The Kent Stater, the university’s student newspaper, provided him with a video platform to defend himself, and the editorial board wrotethat “it is too soon to make a judgment on the investigation, both from the FBI and public perspective.” When asked about the allegations against Pino, the editor of the paper, Emily Mills, reportedly replied: “He’s very well spoken…He expresses his viewpoints, which he has every right to do.”
Kent State remains comfortable with him teaching despite his Islamist rhetoric and now a federal investigation.
Contrast Pino’s treatment with how Connecticut College has persecuted Professor Andrew Pessin for defending Israel in its 2014 war with Hamas (a State Department-designated terrorist organization).
Over six months after Pessin’s Facebook post critiquing Hamas, the student newspaper at Connecticut College launched a surprise character assassination by publishing three editorials condemning Pessin (including on the front page), without giving him a chance to defend himself against libelous accusations of racism.
Connecticut College President Katherine Bergeron publicly condemned Pessin and her denunciations still appear on the college’s website, long after a Washington Post column exposed evidence strongly suggesting that the allegations against Pessin were politically motivated lies.
More absurdly, Bergeron promised to “review our social media policies to ensure they include appropriate advisory language about respectful expression,” even as her administration continues to allow the school’s student newspaper to host libels against Pessin alongside anti-Semitic diatribes about Zionists ruling the world. The administration also continues to display statements from scores of academic departments, school officials, student associations, and other college affiliates, denouncing Pessin on the official Connecticut College website. No other issue or speech is similarly scrutinized or condemned on the school’s website.
In her remarks last March, Bergeron also promised to update the school’s “protocol for bias incidents so that those who come forward under these circumstances are well served by the process.”

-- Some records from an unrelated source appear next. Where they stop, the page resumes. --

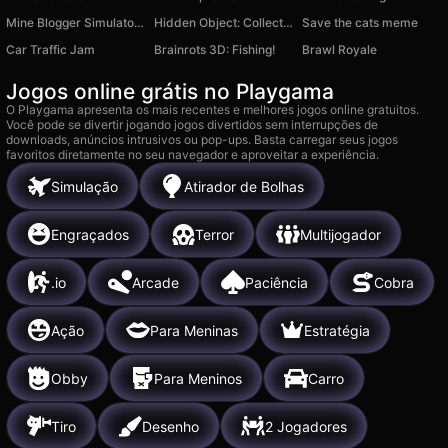
Mine Blogger Simulator 3D
Hidden Object: Collection 2
Save the cats meme
Car Traffic Jam
Brainrots 3D: Fishing!
Brawl Royale
Jogos online grátis no Playgama
O Playgama apresenta os mais recentes e melhores jogos online gratuitos.
Você pode se divertir jogando jogos divertidos sem interrupções de
downloads, anúncios intrusivos ou pop-ups. Basta carregar seus jogos
favoritos diretamente no seu navegador e aproveitar a experiência.
Simulação
Atirador de Bolhas
Engraçados
Terror
Multijogador
.io
Arcade
Paciência
Cobra
Ação
Para Meninas
Estratégia
Obby
Para Meninos
Carro
Tiro
Desenho
2 Jogadores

But her lofty commitments proved empty after the bias incidents against Jewish students last December, when Conn Students in Solidarity with Palestine (“CSSP”) placed posters around campus bashing Birthright, a program that helps young people travel to Israel. The CSSP posters called the program a form of “settler colonialism” and demonized Israel. As Phyllis Chesler reported, the CSSP campaign “frightened and humiliated…Jewish students on campus who will soon be visiting Israel for the first time” but the administration only issued a spinelessly neutral statement during the academic break.
Anti-Israel sentiment is therefore welcome on bulletin boards throughout Connecticut College’s campus, regardless of whether it is true. But the “poor judgment” Andrew Pessin showed in a Facebook post merits his condemnation and absence from campus for at least a year.

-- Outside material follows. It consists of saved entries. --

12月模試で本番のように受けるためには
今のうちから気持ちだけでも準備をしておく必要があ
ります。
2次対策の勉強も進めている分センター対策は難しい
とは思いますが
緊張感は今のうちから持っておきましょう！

When the Washington Post revealed evidence that Lamiya Khandaker’s accusations against Pessin were likely factual distortions, the administration should have realized that Khandaker’s op-ed probably violated the honor system at Connecticut College.
But Khandaker was apparently never sanctioned, and kept her position as the student government chair of “equity and diversity” at Connecticut College, even though she reportedly scoffed at anti-Semitism and called for Israel’s destruction on her Facebook page.

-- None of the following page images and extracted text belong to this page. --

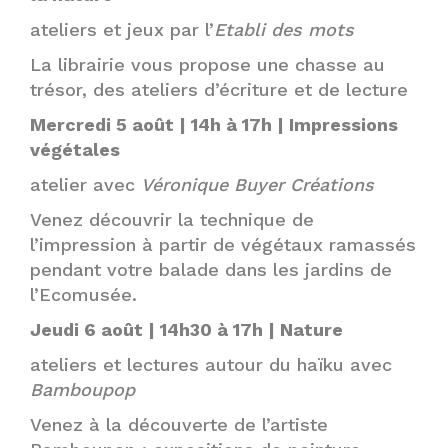
ateliers et jeux par l’
Etabli des mots
La librairie vous propose une chasse au
trésor, des ateliers d’écriture et de lecture
Mercredi 5 août | 14h à 17h | Impressions
végétales
atelier avec
Véronique Buyer Créations
Venez découvrir la technique de
l’impression à partir de végétaux ramassés
pendant votre balade dans les jardins de
l’Ecomusée.
Jeudi 6 août | 14h30 à 17h | Nature
ateliers et lectures autour du haïku avec
Bamboupop
Venez à la découverte de l’artiste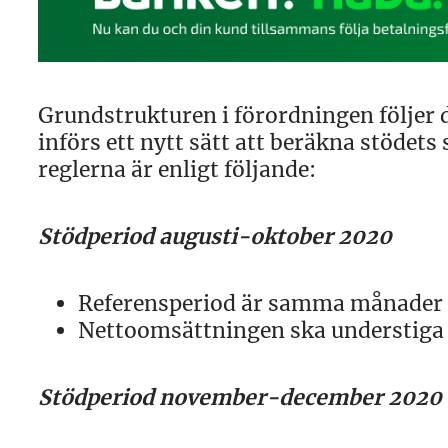
Grundstrukturen i förordningen följer 
införs ett nytt sätt att beräkna stödet
reglerna är enligt följande:
Stödperiod augusti-oktober 2020
Referensperiod är samma månader 
Nettoomsättningen ska understiga
Stödperiod november-december 2020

Worse still, the Connecticut College administration doubled down on its support for anti-Semites and anti-Israel activists, by granting Khandaker the “Scholar Activist Award” last spring.
Back to Pino, the Islamist. He’s still teaching at taxpayer-funded Kent State and receives far more support from his school’s newspaper. Kent State has given Pino many teaching awards over the years, unlike Pessin, who has never received any award in his decade of teaching at Connecticut College (student ratings of Pessin’s teaching average 4.2 out of 5; Pino’s rating is 2.7). There was no campus-wide talk where Pino was condemned in front of the community and media. A statement by President Beverly Warren seems primarily intended to reassure the community that there is no related terrorism or security threat.
The worldview promoted by the tyranny of political correctness breeds a new generation of radicals friendly to Islamist regimes, values, and trends, and hostile to the U.S., Israel, and Western values.
This is the morally bankrupt climate in which America’s future is being educated.